▶ _Task item_
Transcribe the passage on copeptin and sodium levels in DIND word for word, starting at "A: Copeptin and" and ending at "onset (Fig. 2B).".

▶ _Source document_

A: Copeptin and sodium levels of a patient with two episodes of DIND. The first episode of DIND (day 9) occurred during a period of rising copeptin and falling sodium. The second episode of DIND (day 18) occurred during a period of hyponatremia being treated with 3% saline. B: The temporal pattern of copeptin and sodium relative to day of DIND. The mean copeptin and sodium levels of 9 DIND patients 6 days before and after the day of DIND are shown. A combination of falling sodium levels and increasing copeptin concentrations was associated with the occurrence of DIND.

When the serum sodium and CSF copeptin data from DIND patients were plotted relative to the day of DIND onset, there was a pattern of increasing copeptin and falling serum sodium leading up to the day of DIND onset (Fig. 2B).

▶ _Recorded data_
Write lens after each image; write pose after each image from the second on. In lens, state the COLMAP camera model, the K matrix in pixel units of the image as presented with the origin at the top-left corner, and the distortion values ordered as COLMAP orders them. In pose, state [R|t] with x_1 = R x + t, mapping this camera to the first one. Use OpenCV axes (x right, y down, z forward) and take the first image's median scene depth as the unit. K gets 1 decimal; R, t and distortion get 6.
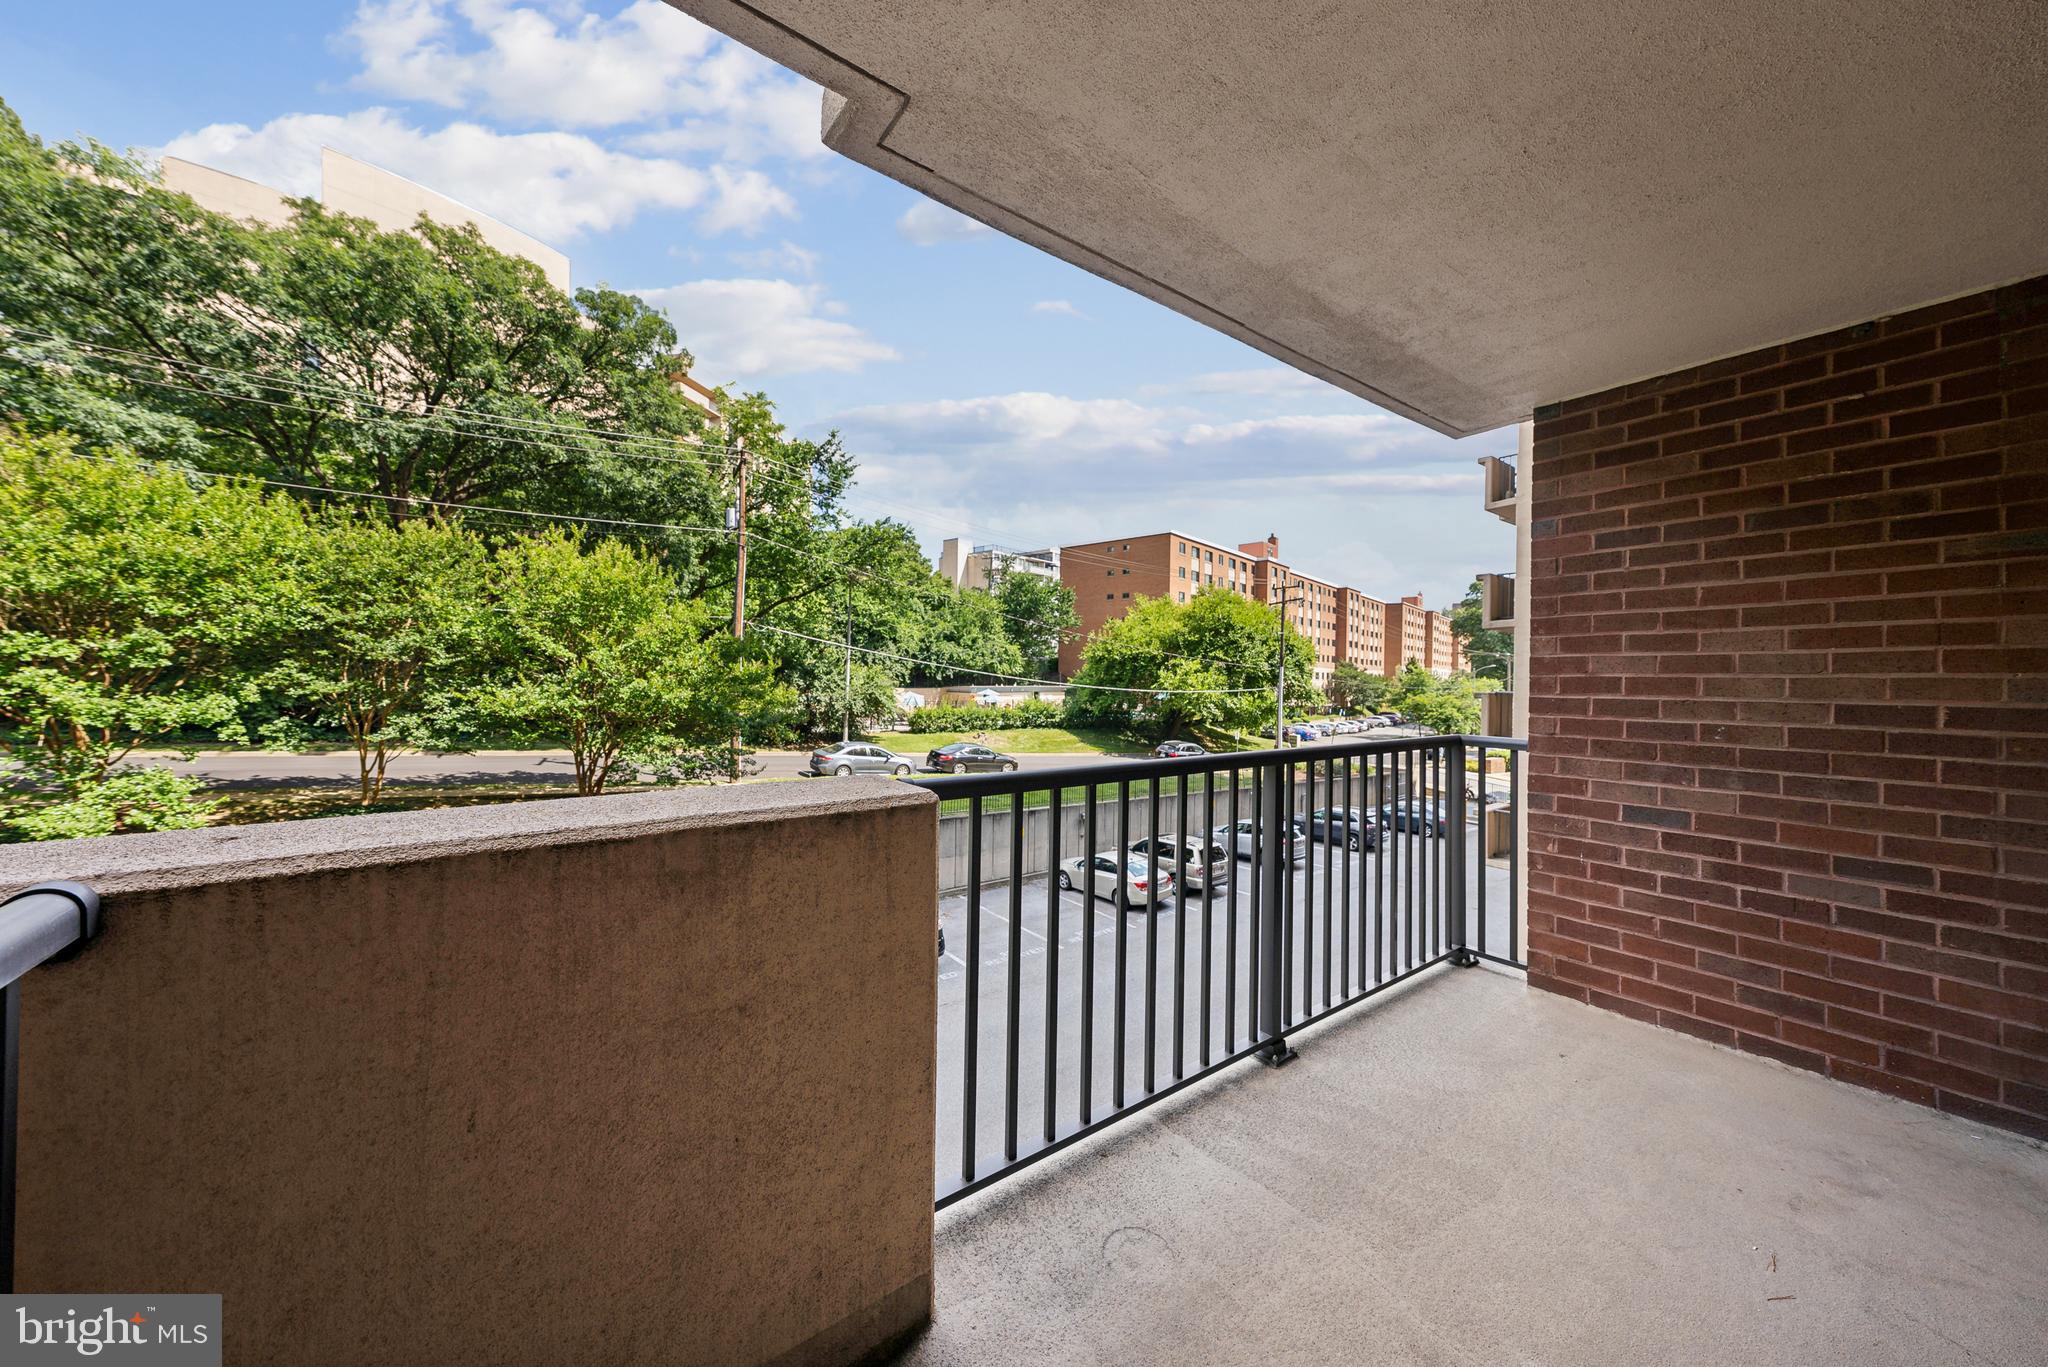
lens RADIAL K [[690.9, 0, 1017.9], [0, 690.9, 675.2], [0, 0, 1]] dist [-0.006415, 0.000119]
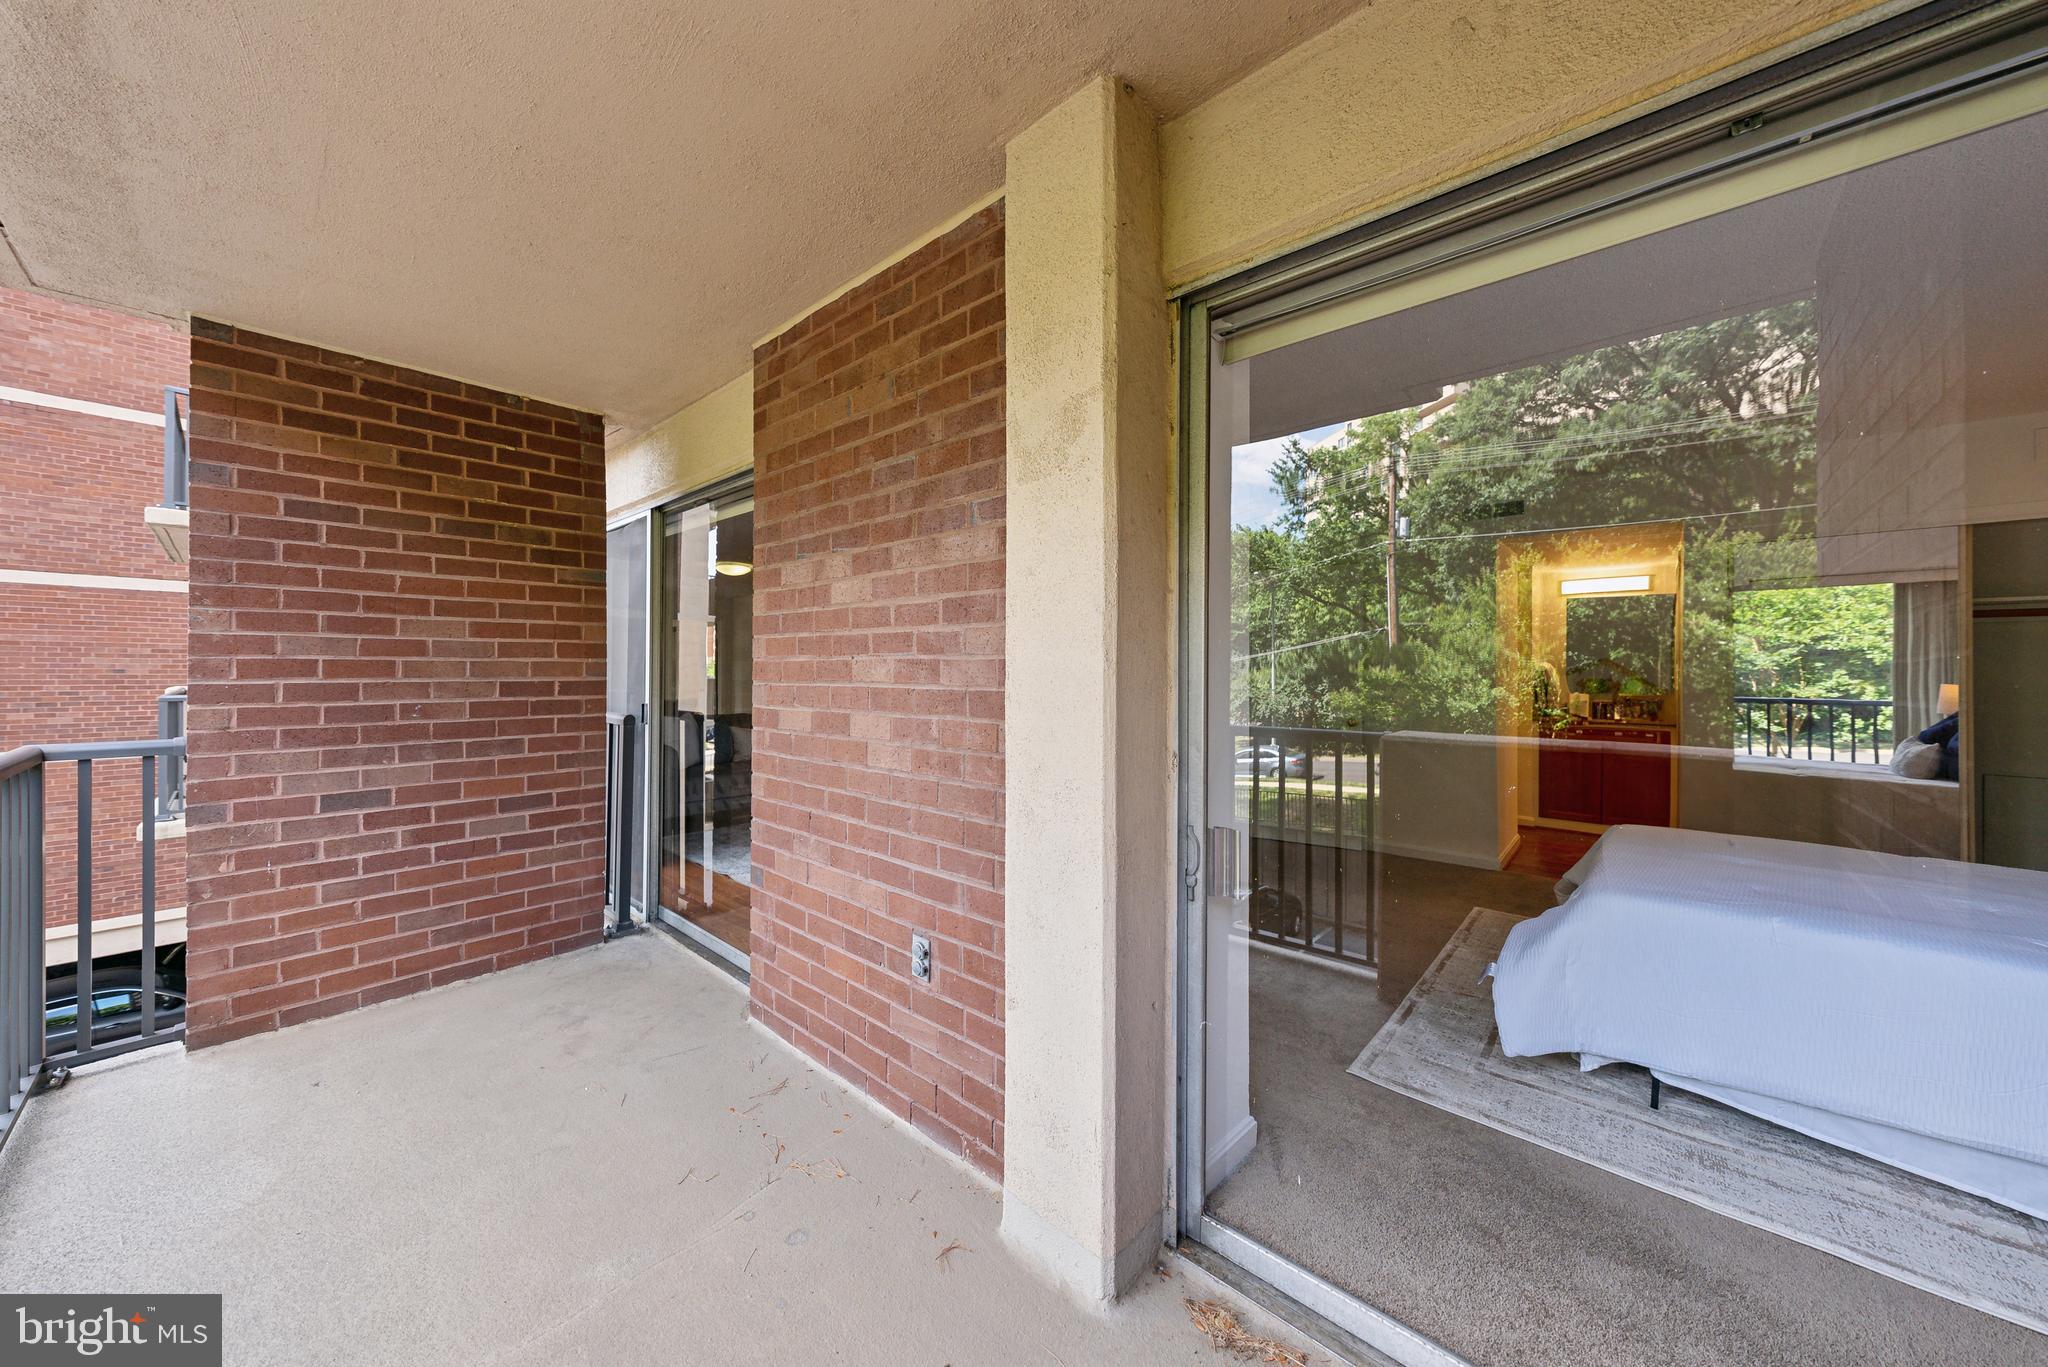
lens RADIAL K [[690.9, 0, 1020.8], [0, 690.9, 664.9], [0, 0, 1]] dist [-0.006415, 0.000119]
pose [[-0.220613, -0.005216, 0.975347, -0.260141], [-0.011066, 0.999935, 0.002844, -0.003262], [-0.975299, -0.010166, -0.220656, 0.294466]]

▶ _Response to the exercise_
A: Copeptin and sodium levels of a patient with two episodes of DIND. The first episode of DIND (day 9) occurred during a period of rising copeptin and falling sodium. The second episode of DIND (day 18) occurred during a period of hyponatremia being treated with 3% saline. B: The temporal pattern of copeptin and sodium relative to day of DIND. The mean copeptin and sodium levels of 9 DIND patients 6 days before and after the day of DIND are shown. A combination of falling sodium levels and increasing copeptin concentrations was associated with the occurrence of DIND.

When the serum sodium and CSF copeptin data from DIND patients were plotted relative to the day of DIND onset, there was a pattern of increasing copeptin and falling serum sodium leading up to the day of DIND onset (Fig. 2B).